確かに可愛いし、段々擦れていくいくのも様にはなっていたんですけれど。絵的には。
ちょっと、年齢制限なのか彼女サイドの意向なのか…守られすぎていて、説得力が無い。

「彼女は逸材だ」エルを見た、所謂「えらい大人たち」は軒並みそう言うんですがね。「うん。だってエルやからな」としか言いようがない当方。

あくまでも商品を引き立てる為。マネキン的な要素が第一条件で。個性は邪魔でしかない。そうして画一的になっていくモデルたち。それを目にし過ぎて飽きている「えらい大人たち」そこに現れた、モデル体型のファニーフェイス。いかにも純粋そうな子供。

その実力を見せろと。

あの。「新人なんて撮らない」と言われていたカメラマンとの、最高の撮影体験。「服を脱げ。全部脱げ」(あ~ベタやなあ。そうくると思ったよ)ペイントされ、撮影が開始。と思ったら暗転。「最高だったわ!」頬を上気させてはしゃぎながらスタジオを後にするエル。ちょっと待てと。

勿論、当方はエルの裸なんざ見たくありませんよ。ただ。その「最高だった」撮影現場はどうやったんやと。その気難しいけれど天才なカメラマンは。一体彼女の何を見て、どんな可能性を感じてどう表現したんだと。それをはっきり見せないと。観客には彼女の魅力は伝わらんやろう。

話が前後するんですが。序盤に「恐らくSMショー的なモノを、目を輝かせて見る女たち」みたいなシーンもありましたが。あれも実際のショーに関しては初めに縄で縛られた人が映るだけで。あとはただひたすら顔を見合わせて笑ったり喜ぶ女たちが流れたんですが。あの時から当方の中にもやもやがくすぶり出しましたね。「そのショーの全貌は見せなくて良いけれど。そのショーの凄さは全く伝わってきていないよ!」大体、日本の縄師の方とかはどう思うか…実際見た事無いですけれど。ショーレベルとか、芸術的らしいですし。

つまりは、所謂日本映画でアイドルを使う時にありがちな「朝チュン」(ベットシーンなどでそう匂わせて、だんだんぼやけて暗転。朝になっていて鳥の声で目覚める二人。事後っぽい雰囲気)的な演出が多かったように思ったんですね。

観ている方にはいまいち分からん、イノセントな魅力によって「えらい大人」に気に入られて。モデル界の入り口に立ったエル。これからの驀進していくのであろう、彼女のこれから。
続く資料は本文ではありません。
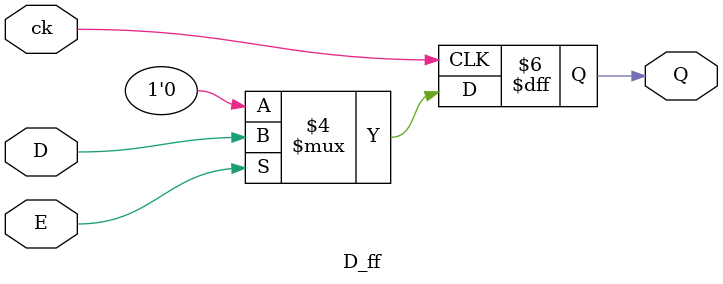
<source format=v>
module D_ff(
        input D,ck,E,
        output reg Q
    );

    always @(negedge ck)
        if(E==0)Q<=1'b0;
        else Q<=D;
endmodule
</source>
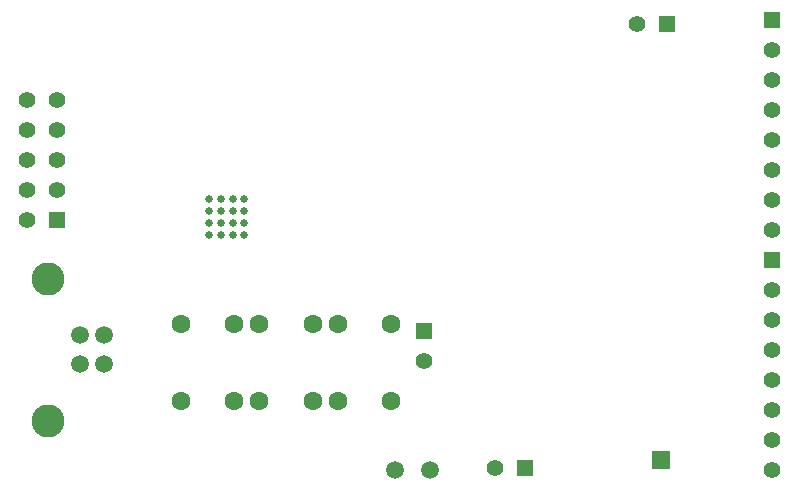
<source format=gbs>
G04 (created by PCBNEW (2013-07-07 BZR 4022)-stable) date 2/3/2015 8:26:14 PM*
%MOIN*%
G04 Gerber Fmt 3.4, Leading zero omitted, Abs format*
%FSLAX34Y34*%
G01*
G70*
G90*
G04 APERTURE LIST*
%ADD10C,0.00590551*%
%ADD11R,0.055X0.055*%
%ADD12C,0.055*%
%ADD13C,0.0629921*%
%ADD14R,0.0590551X0.0590551*%
%ADD15C,0.0251968*%
%ADD16C,0.0590551*%
%ADD17C,0.110236*%
G04 APERTURE END LIST*
G54D10*
G54D11*
X129675Y-63825D03*
G54D12*
X129675Y-64825D03*
X129675Y-65825D03*
X129675Y-66825D03*
X129675Y-67825D03*
X129675Y-68825D03*
X129675Y-69825D03*
X129675Y-70825D03*
G54D11*
X129675Y-55825D03*
G54D12*
X129675Y-56825D03*
X129675Y-57825D03*
X129675Y-58825D03*
X129675Y-59825D03*
X129675Y-60825D03*
X129675Y-61825D03*
X129675Y-62825D03*
X105850Y-60500D03*
X105850Y-59500D03*
X104850Y-60500D03*
X104850Y-62500D03*
G54D11*
X105850Y-62500D03*
G54D12*
X104850Y-61500D03*
X105850Y-61500D03*
X104850Y-59500D03*
X104850Y-58500D03*
X105850Y-58500D03*
G54D11*
X121425Y-70775D03*
G54D12*
X120425Y-70775D03*
G54D11*
X118075Y-66200D03*
G54D12*
X118075Y-67200D03*
G54D13*
X111735Y-65970D03*
X109964Y-65970D03*
X109964Y-68529D03*
X111735Y-68529D03*
X112589Y-68529D03*
X114360Y-68529D03*
X114360Y-65970D03*
X112589Y-65970D03*
X115214Y-68529D03*
X116985Y-68529D03*
X116985Y-65970D03*
X115214Y-65970D03*
G54D14*
X125975Y-70500D03*
G54D11*
X126175Y-55975D03*
G54D12*
X125175Y-55975D03*
G54D15*
X111303Y-62596D03*
X111303Y-62203D03*
X111696Y-62203D03*
X111696Y-62596D03*
X111696Y-62990D03*
X111303Y-62990D03*
X110909Y-62990D03*
X110909Y-62596D03*
X110909Y-62203D03*
X110909Y-61809D03*
X111303Y-61809D03*
X111696Y-61809D03*
X112090Y-61809D03*
X112090Y-62203D03*
X112090Y-62596D03*
X112090Y-62990D03*
G54D16*
X107404Y-67317D03*
X107404Y-66332D03*
X106616Y-66332D03*
X106616Y-67317D03*
G54D17*
X105550Y-64454D03*
X105550Y-69195D03*
G54D16*
X118290Y-70850D03*
X117109Y-70850D03*
M02*

</source>
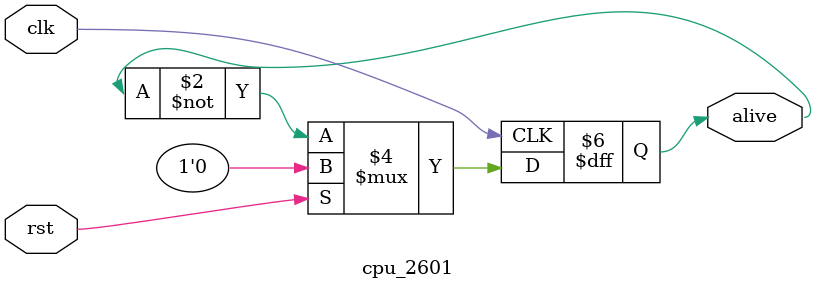
<source format=sv>
module cpu_2601 (
    input  logic clk,
    input  logic rst,
    output logic alive
);

    always_ff @(posedge clk) begin
        if (rst)
            alive <= 1'b0;
        else
            alive <= ~alive;
    end

endmodule

</source>
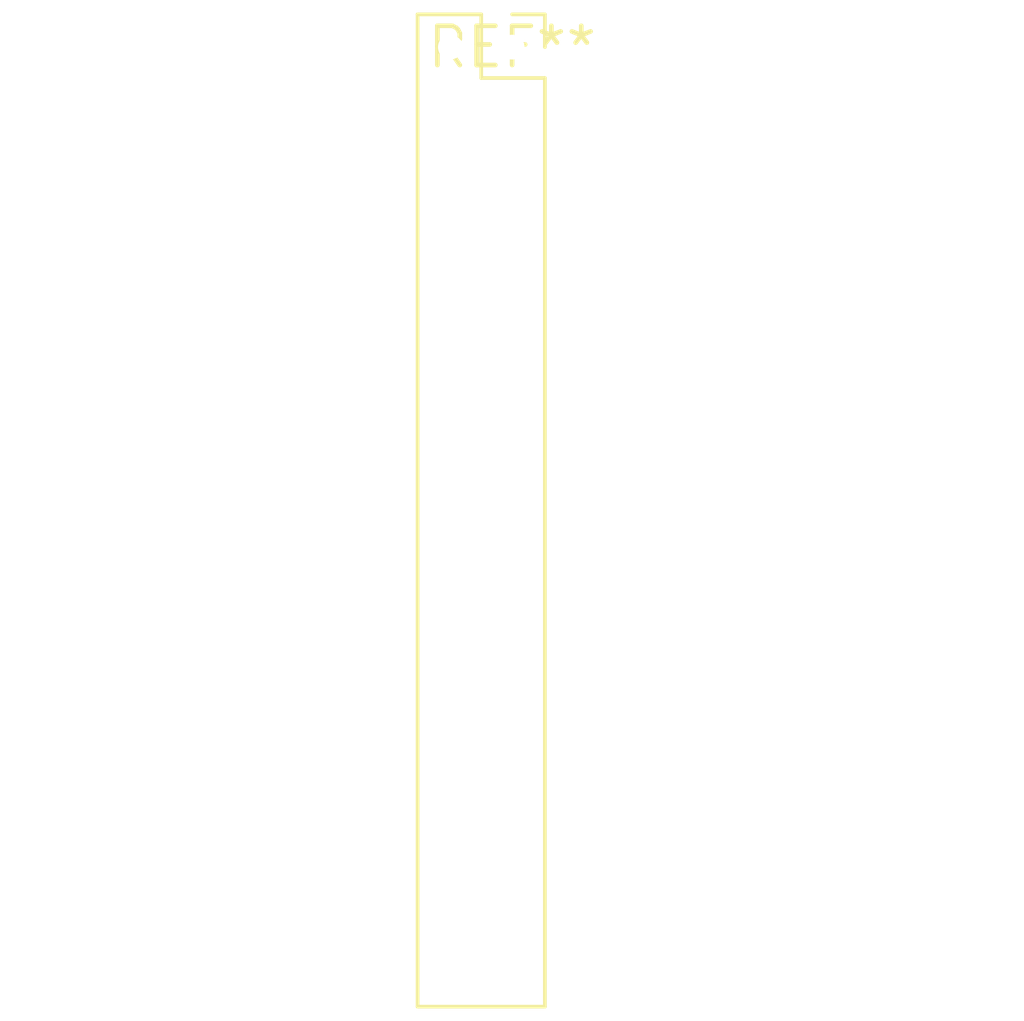
<source format=kicad_pcb>
(kicad_pcb (version 20240108) (generator pcbnew)

  (general
    (thickness 1.6)
  )

  (paper "A4")
  (layers
    (0 "F.Cu" signal)
    (31 "B.Cu" signal)
    (32 "B.Adhes" user "B.Adhesive")
    (33 "F.Adhes" user "F.Adhesive")
    (34 "B.Paste" user)
    (35 "F.Paste" user)
    (36 "B.SilkS" user "B.Silkscreen")
    (37 "F.SilkS" user "F.Silkscreen")
    (38 "B.Mask" user)
    (39 "F.Mask" user)
    (40 "Dwgs.User" user "User.Drawings")
    (41 "Cmts.User" user "User.Comments")
    (42 "Eco1.User" user "User.Eco1")
    (43 "Eco2.User" user "User.Eco2")
    (44 "Edge.Cuts" user)
    (45 "Margin" user)
    (46 "B.CrtYd" user "B.Courtyard")
    (47 "F.CrtYd" user "F.Courtyard")
    (48 "B.Fab" user)
    (49 "F.Fab" user)
    (50 "User.1" user)
    (51 "User.2" user)
    (52 "User.3" user)
    (53 "User.4" user)
    (54 "User.5" user)
    (55 "User.6" user)
    (56 "User.7" user)
    (57 "User.8" user)
    (58 "User.9" user)
  )

  (setup
    (pad_to_mask_clearance 0)
    (pcbplotparams
      (layerselection 0x00010fc_ffffffff)
      (plot_on_all_layers_selection 0x0000000_00000000)
      (disableapertmacros false)
      (usegerberextensions false)
      (usegerberattributes false)
      (usegerberadvancedattributes false)
      (creategerberjobfile false)
      (dashed_line_dash_ratio 12.000000)
      (dashed_line_gap_ratio 3.000000)
      (svgprecision 4)
      (plotframeref false)
      (viasonmask false)
      (mode 1)
      (useauxorigin false)
      (hpglpennumber 1)
      (hpglpenspeed 20)
      (hpglpendiameter 15.000000)
      (dxfpolygonmode false)
      (dxfimperialunits false)
      (dxfusepcbnewfont false)
      (psnegative false)
      (psa4output false)
      (plotreference false)
      (plotvalue false)
      (plotinvisibletext false)
      (sketchpadsonfab false)
      (subtractmaskfromsilk false)
      (outputformat 1)
      (mirror false)
      (drillshape 1)
      (scaleselection 1)
      (outputdirectory "")
    )
  )

  (net 0 "")

  (footprint "PinSocket_2x16_P2.00mm_Vertical" (layer "F.Cu") (at 0 0))

)

</source>
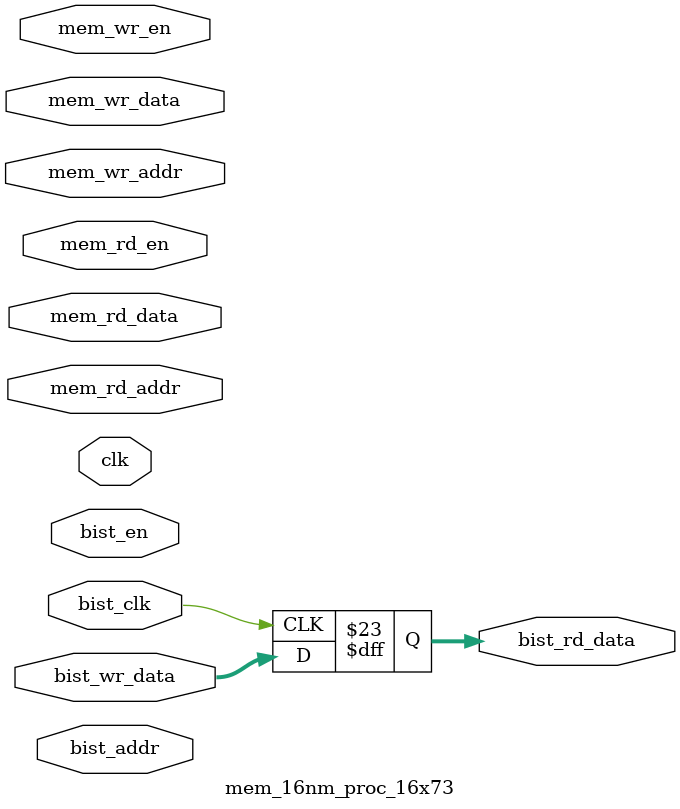
<source format=v>

module mem_16nm_proc_16x73
(
  input  wire        clk,
  input  wire        mem_wr_en,
  input  wire [3:0]  mem_wr_addr,
  input  wire [72:0] mem_wr_data,
  input  wire        mem_rd_en,
  input  wire [3:0]  mem_rd_addr,
  input  wire [72:0] mem_rd_data,

  input  wire        bist_clk,
  input  wire        bist_en,
  input  wire [3:0]  bist_addr,
  input  wire [72:0] bist_wr_data,
  output wire [72:0] bist_rd_data
);

// The memory declaration
reg [72:0] memory [15:0];
reg [72:0] mem_rd_data_i;

always @ (posedge clk) begin
  if( mem_wr_en ) begin
    memory[mem_wr_addr] <= #0 mem_wr_data;
  end

  if( mem_rd_en ) begin
    mem_rd_data_i <= #0 memory[mem_rd_addr];
  end
end

always @ (posedge clk) begin
  mem_rd_data <= #0 mem_rd_data_i;
end

// Bist fake logic
always @ (posedge bist_clk ) begin
  bist_rd_data <= #0 bist_wr_data;
end

endmodule

</source>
成功体験が。エルの中にあった邪悪な心を引き出していく。

「うん。というか調子乗っちゃったんやね」
「私は知っていた。自分が美しいという事を。これで生きていけると」浅はかだな~。若さって恐ろしい。思っていても言ってはいけないで、それ。聞いてる人によっては癇に障るし。

出る杭は打たれる。

案の定。モデルたちが。そしてあの人が。エルを引きずり下ろそうと、牙を剥いて襲ってくる。そりゃそうやろう。彼女たちはある意味、あの山猫なんやから。

この作品の少女に関しては、邪悪というか…性格の悪さが引き出されていったんやなあとしか見えなかった当方。「純粋な少女が無意識に持つ邪悪とか禍々しいとか。それを表現できていたのは『害虫』『好きだ』時代の宮崎あおいぐらいだよ!」

そこからはもう、どんどんアートで禍々しい絵面の連続。まあ、元々がそういう「美しい映像を眺める」作品だと当方は早めに判断したので。中身がなくともそんなもんだと。あれこれ考えず。

理詰めでストーリーを詰めていったら、この作品のビジュアルが崩れる。だからどちらのバランスを取ったのかという結果で。

まあ。あれですわ。当方の言う『オサレなバーで無音で流れていそうな映像映画』オサレバージャンルの最新作。

ただ。映画が終わった後、若いカップルを目にしてしまい。

「どっちが誘ったんだ。そして今日これから、二人は大丈夫か」思わず心配してしまった当方。